In sickness and in health, for richer or for poorer, for better or for worse, to love and to cherish, till death do us part.
Sometimes, you’ll feel like a novice. Other times, you’ll feel grounded and wise. And often, you’ll be both at once. You’ll be strong in one area of your life and fragile in another. You’ll have clarity in your friendships but may struggle with setting and maintaining romantic boundaries. That’s not failure—that’s the truth of being human.
You are not here to become perfect. You are here to become whole.
The self-love framework you’ve explored—the five phases of recognition, reconnection, redefinition, reinforcement, and reintegration—gives you the foundation. Imago gives you the relational tools. Together, they create a path forward where love is no longer survival, performance, or self-abandonment. It becomes something richer: a space where healing is mutual, growth is welcome, and connection is sacred.
You are an eternal student of yourself. And every act of love you give—whether to yourself, a partner, a child, or a friend—becomes a part of your becoming.

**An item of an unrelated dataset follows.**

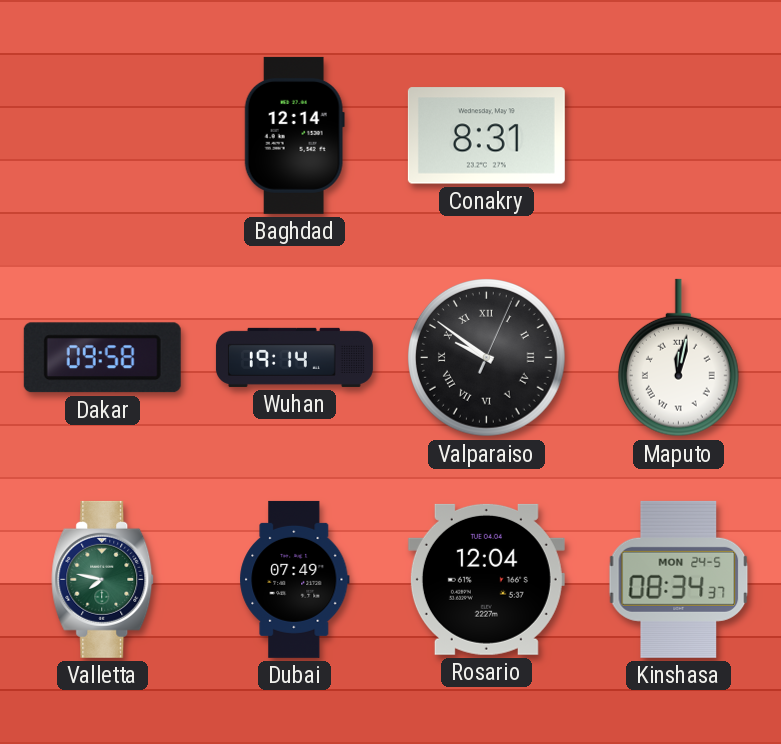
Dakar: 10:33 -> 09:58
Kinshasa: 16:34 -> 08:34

This is how we heal and love.
Concluding Thoughts
When I met my wife, I had already taken many of the self-love steps that I mentioned above. And even then, I learned more about myself through the conflicts we had. My wife taught me so much that I feel nothing short of gratitude and awe for her.

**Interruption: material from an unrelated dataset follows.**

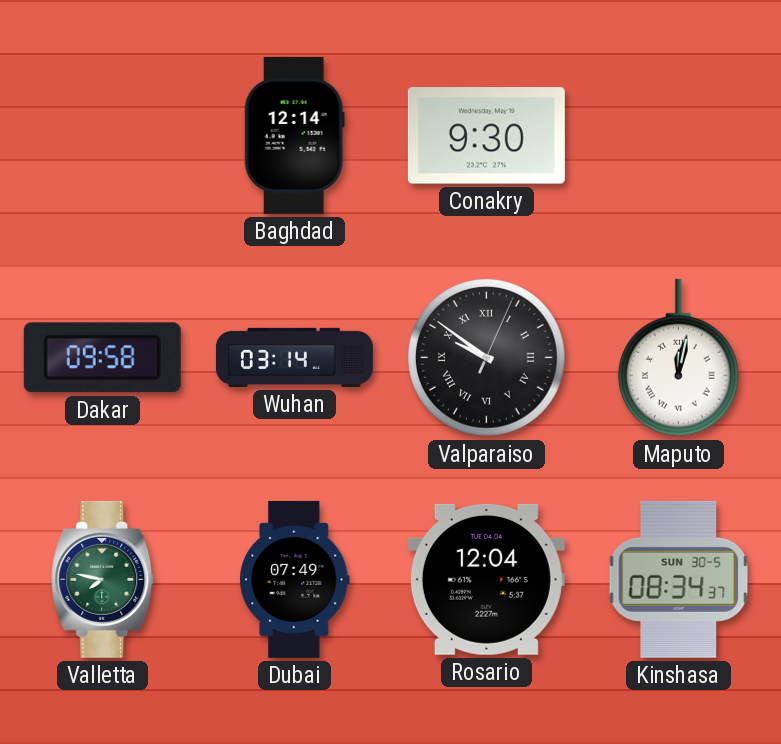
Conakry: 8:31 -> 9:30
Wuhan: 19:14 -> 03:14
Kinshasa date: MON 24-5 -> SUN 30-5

She has pushed me to challenge my assumptions, identify my blind spots, and become a better person. What we’ve built didn’t happen by accident—it happened because we both chose to keep showing up.
Even in a loving relationship, the work doesn’t end. Love reveals new places inside of you that are still learning how to be held. It asks you to become more, not less. It asks you to soften where you once braced, and to open where you once closed.

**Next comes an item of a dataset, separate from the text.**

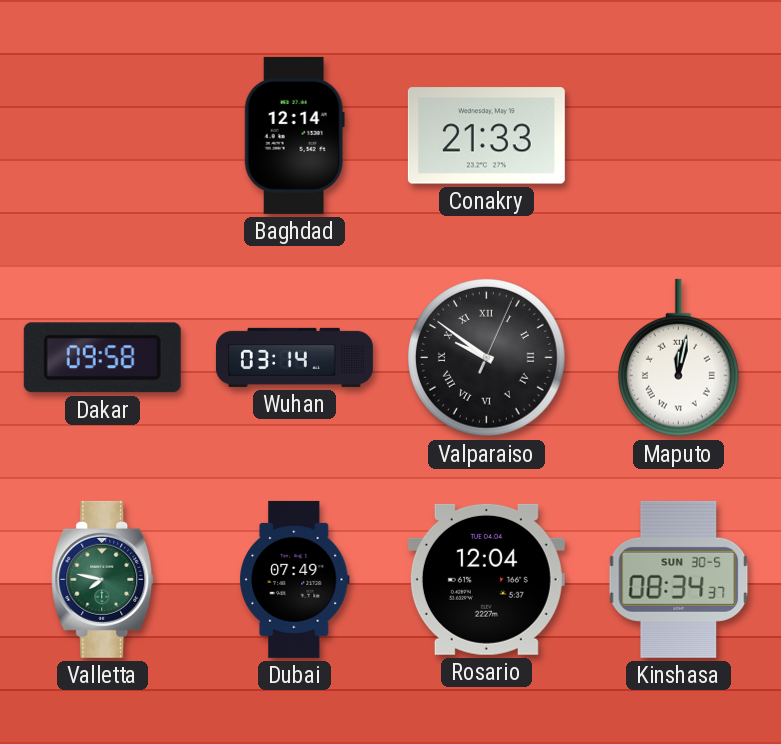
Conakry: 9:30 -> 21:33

Love is a gift, and I have been blessed to share it with her.
And if you're still looking for that kind of love, start with yourself. Because when you love from wholeness instead of hunger, you no longer settle for crumbs. You know what you’re worth. You know how to offer love without losing yourself in the process. You know how to receive it without suspicion or shame.
When you are filled with love for yourself (not narcissism but deep respect), you have the ability to see people as they are and offer them the love they are desperately seeking.
For alienated children, this is the path to breaking the cycle of trauma. And for alienated parents, this is how you light the way for your alienated child.
Love. And love deeply.
Until next time,
Andrew Folkler
Such a powerful piece... So much earned wisdom from the pain/abuse... Sound warnings, advice, guidance... authentic & inspirational... Thank you for writing this; it's inspired me to look at my own pain/suffering in a different way... Keep "Sparking" & encouraging others through your emotional honesty/authenticity and writing to keep moving forward and not get "stuck" from all the pain/suffering...
Wow, Andrew. This is such a worthwhile read. And the Loving Yourself section is invaluable- not only for those who have been through alienation, but for those who have been coercively controlled or abused in any way. It will resonate!